Provided records section start
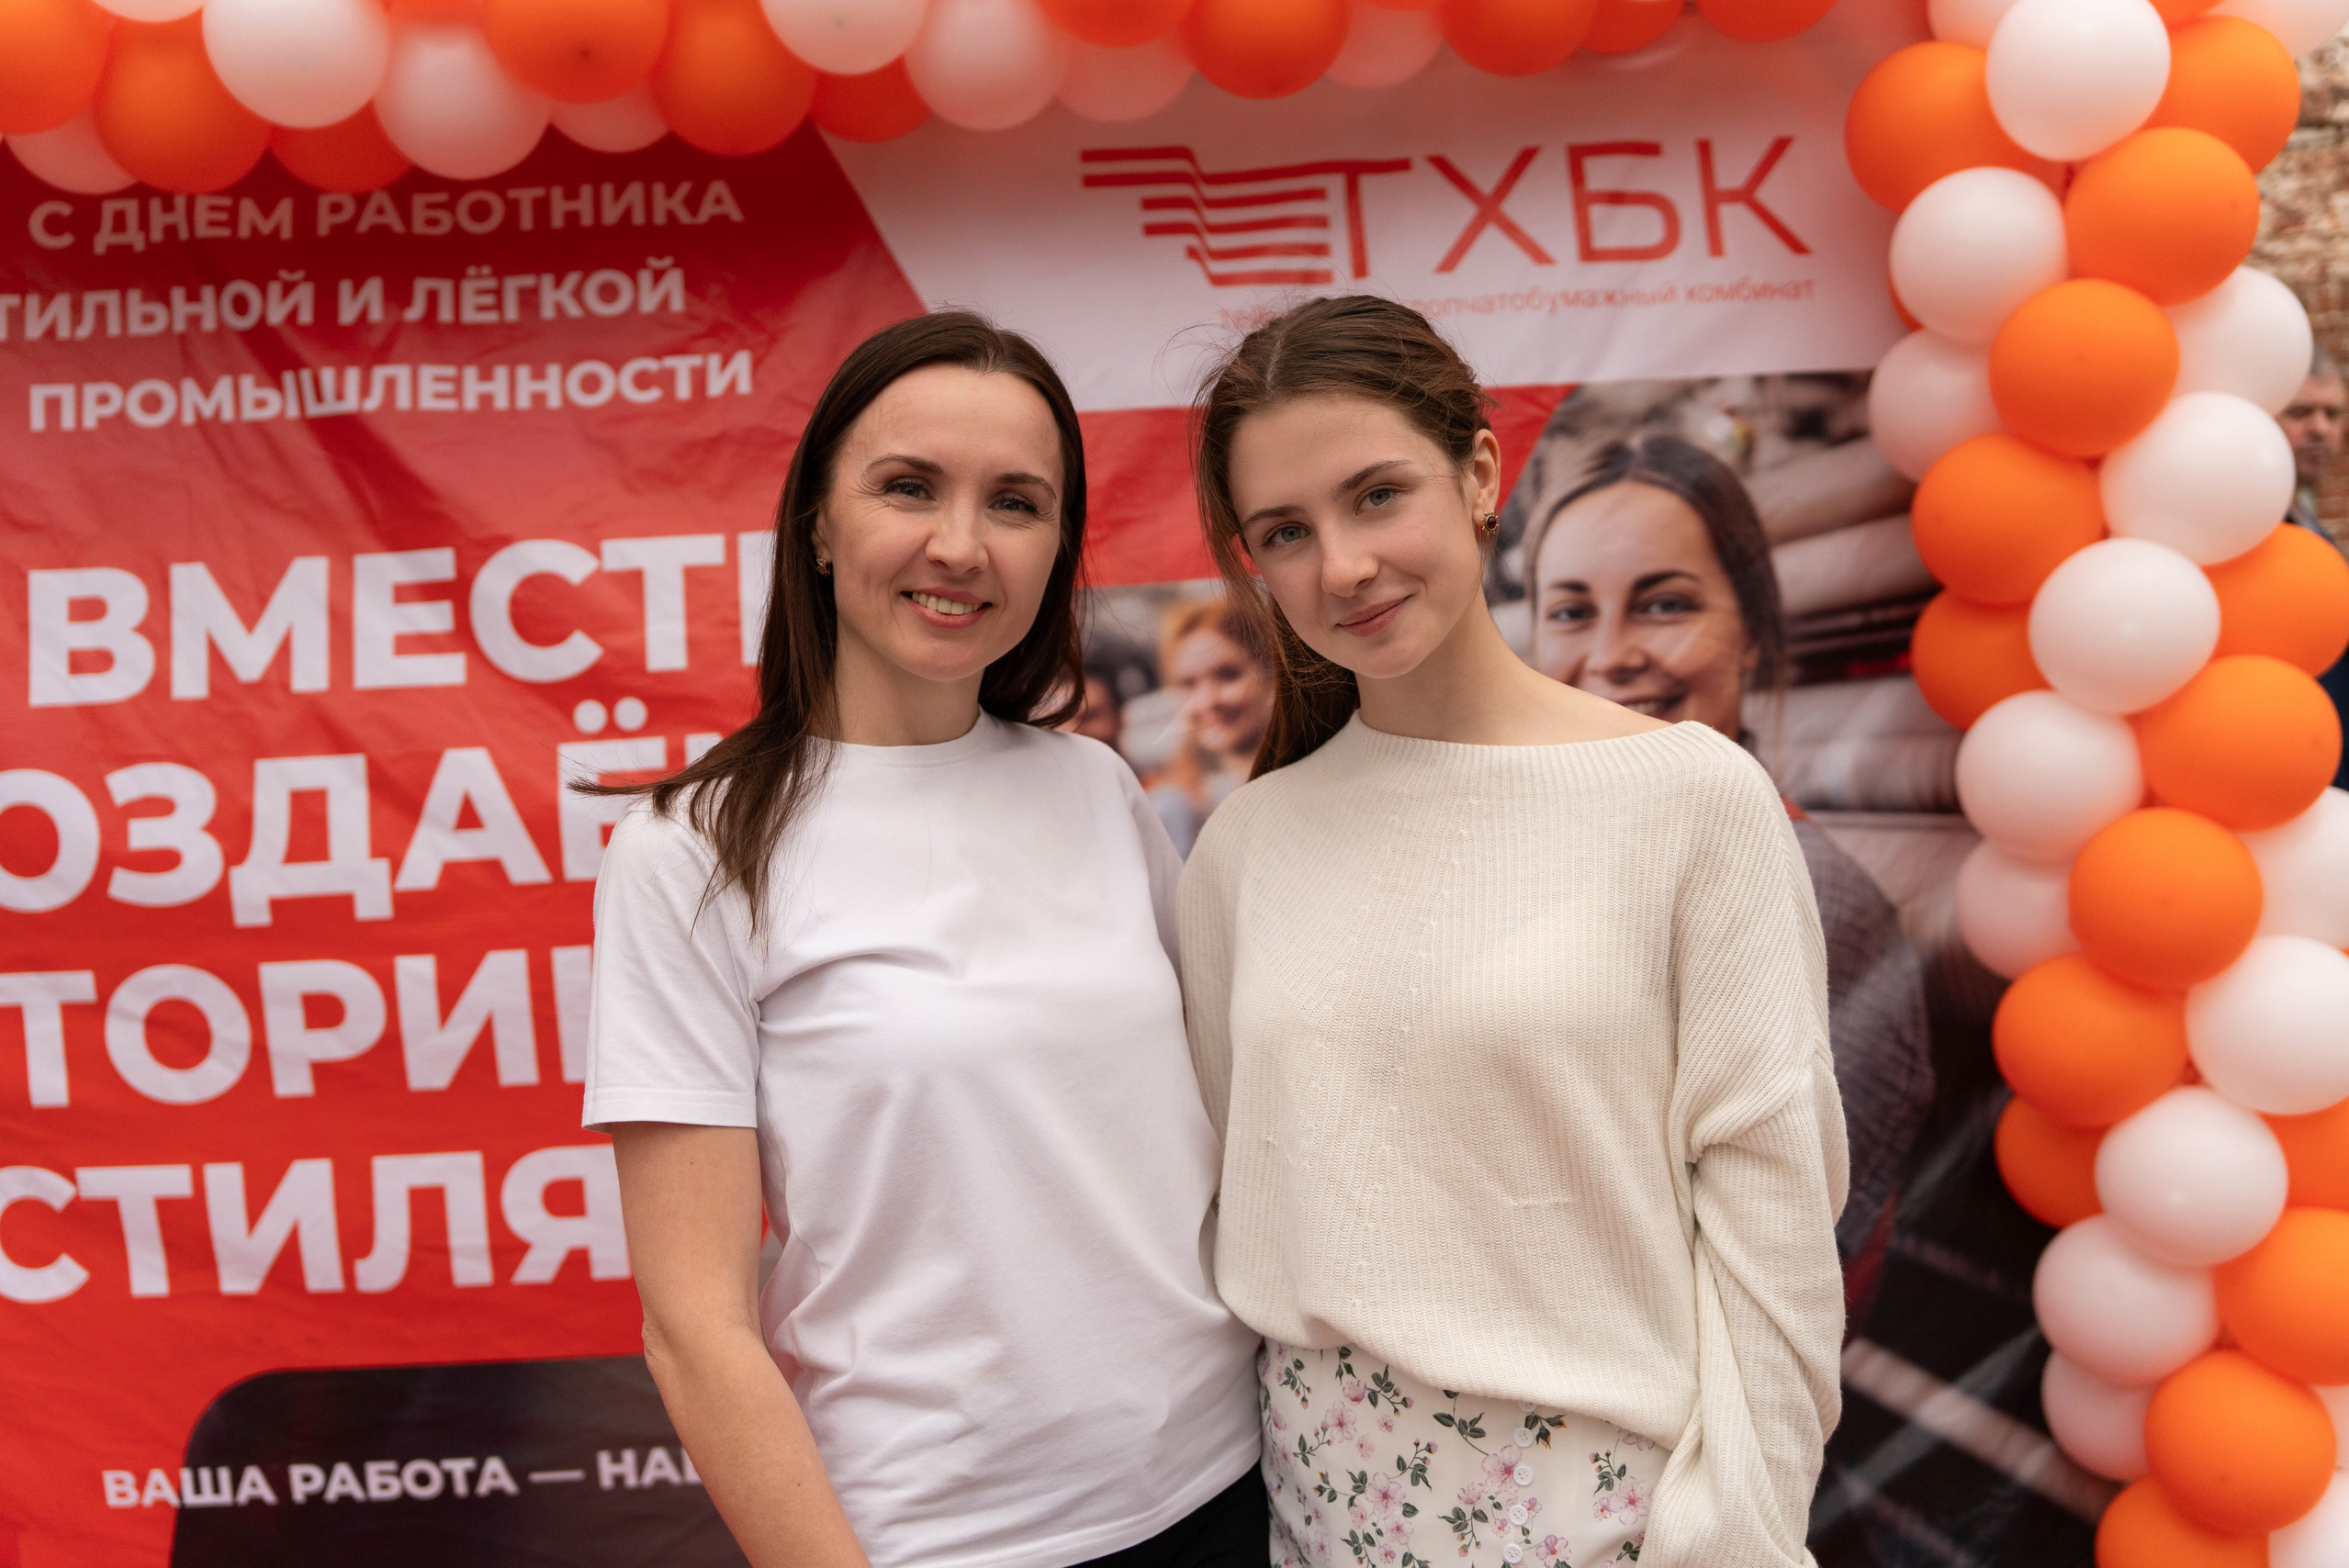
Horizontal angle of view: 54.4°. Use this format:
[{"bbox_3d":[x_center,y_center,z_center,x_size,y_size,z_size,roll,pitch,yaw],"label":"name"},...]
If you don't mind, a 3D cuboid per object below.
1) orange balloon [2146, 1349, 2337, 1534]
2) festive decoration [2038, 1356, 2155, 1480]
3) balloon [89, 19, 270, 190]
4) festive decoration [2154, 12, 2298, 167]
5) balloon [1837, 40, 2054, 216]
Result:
[{"bbox_3d":[1.127,0.697,2.420,0.190,0.186,0.196,-3,-1,0],"label":"orange balloon"},{"bbox_3d":[1.092,0.697,2.596,0.195,0.188,0.195,-4,-1,0],"label":"festive decoration"},{"bbox_3d":[-1.085,-0.748,2.507,0.195,0.188,0.195,-4,-1,0],"label":"balloon"},{"bbox_3d":[1.152,-0.761,2.530,0.185,0.181,0.191,-3,-1,0],"label":"festive decoration"},{"bbox_3d":[0.851,-0.728,2.547,0.198,0.188,0.192,-4,-1,0],"label":"balloon"}]

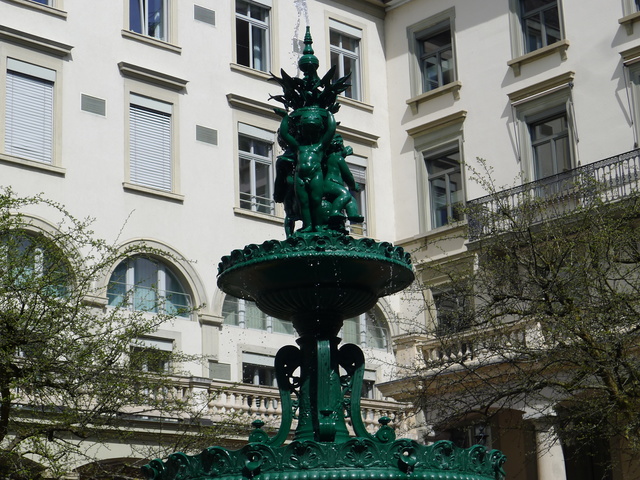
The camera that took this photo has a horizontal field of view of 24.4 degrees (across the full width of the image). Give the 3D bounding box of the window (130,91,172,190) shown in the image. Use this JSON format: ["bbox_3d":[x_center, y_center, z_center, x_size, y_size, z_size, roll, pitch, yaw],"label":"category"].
Provided records section end
Work request: Copy every record exactly, dropping the images.

The answer:
Horizontal angle of view: 54.4°. Use this format:
[{"bbox_3d":[x_center,y_center,z_center,x_size,y_size,z_size,roll,pitch,yaw],"label":"name"},...]
If you don't mind, a 3D cuboid per object below.
1) orange balloon [2146, 1349, 2337, 1534]
2) festive decoration [2038, 1356, 2155, 1480]
3) balloon [89, 19, 270, 190]
4) festive decoration [2154, 12, 2298, 167]
5) balloon [1837, 40, 2054, 216]
Result:
[{"bbox_3d":[1.127,0.697,2.420,0.190,0.186,0.196,-3,-1,0],"label":"orange balloon"},{"bbox_3d":[1.092,0.697,2.596,0.195,0.188,0.195,-4,-1,0],"label":"festive decoration"},{"bbox_3d":[-1.085,-0.748,2.507,0.195,0.188,0.195,-4,-1,0],"label":"balloon"},{"bbox_3d":[1.152,-0.761,2.530,0.185,0.181,0.191,-3,-1,0],"label":"festive decoration"},{"bbox_3d":[0.851,-0.728,2.547,0.198,0.188,0.192,-4,-1,0],"label":"balloon"}]

The camera that took this photo has a horizontal field of view of 24.4 degrees (across the full width of the image). Give the 3D bounding box of the window (130,91,172,190) shown in the image. Use this JSON format: ["bbox_3d":[x_center, y_center, z_center, x_size, y_size, z_size, roll, pitch, yaw],"label":"category"].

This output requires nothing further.